Prompt 1:
Answer these from the Pentecost message:
(a) On what day of the week does Pentecost come?
(b) Across how many countries and how many languages is the church gathering spread?
(c) How many days after witnessing Jesus's ascension were the disciples all together in one place?
Prompt 2:
Reproduce the passage of the Pentecost message that opens with the words containing "Messages from Bishop" and closes with "our Sunday routine.".
[Document excerpt]
Messages from Bishop Mark

2020 Pentecost Message

Posted by The Rt. Rev. Mark D. W. Edington on

When the day of Pentecost had come, the disciples were all together in one place.
Pentecost, the great feast of the church’s founding, comes on Sunday. It is always a liminal sort of festival; it comes in near proximity to the end of the school year, and at the threshold of the summer doldrums that beguile us away from our Sunday routine. 
As a gathering of the church spread across seven countries and six languages, Pentecost for us is usually about the story of the disciples suddenly discovering their linguistic gifts. This year the youth of the Convocation have covered that base for us, producing a wonderful video drawing on their many languages — even some not counted in our “official” languages.
This year, Pentecost almost seems a little too edgily ironic. That moment the church began with the visitation of the Spirit, one basic fact starts the whole story: the fact that, ten days after witnessing Jesus’s ascension to heaven, “the disciples were all together in one place.”
[/Document excerpt]
[Dataset content]
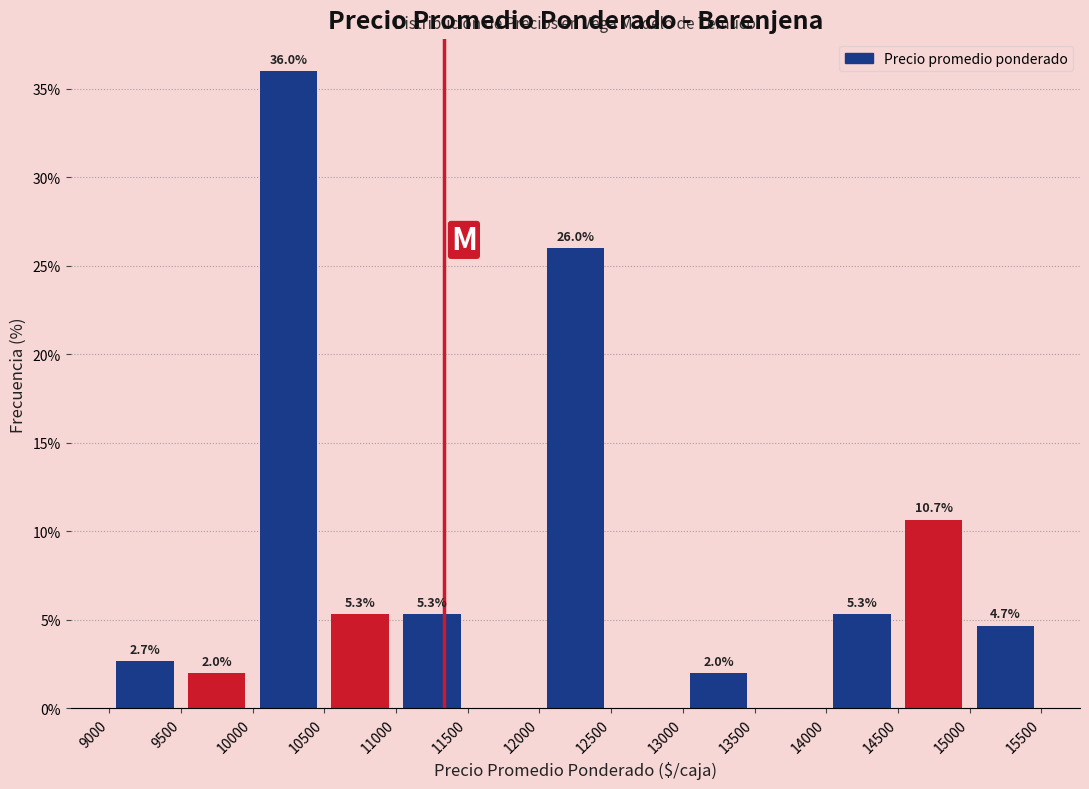

Which range on the x-axis has the tallest bar?

10000 to 10500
[/Dataset content]
Expected output 1:
(a) Sunday
(b) Seven countries and six languages
(c) Ten days

Expected output 2:
Messages from Bishop Mark

2020 Pentecost Message

Posted by The Rt. Rev. Mark D. W. Edington on

When the day of Pentecost had come, the disciples were all together in one place.
Pentecost, the great feast of the church’s founding, comes on Sunday. It is always a liminal sort of festival; it comes in near proximity to the end of the school year, and at the threshold of the summer doldrums that beguile us away from our Sunday routine.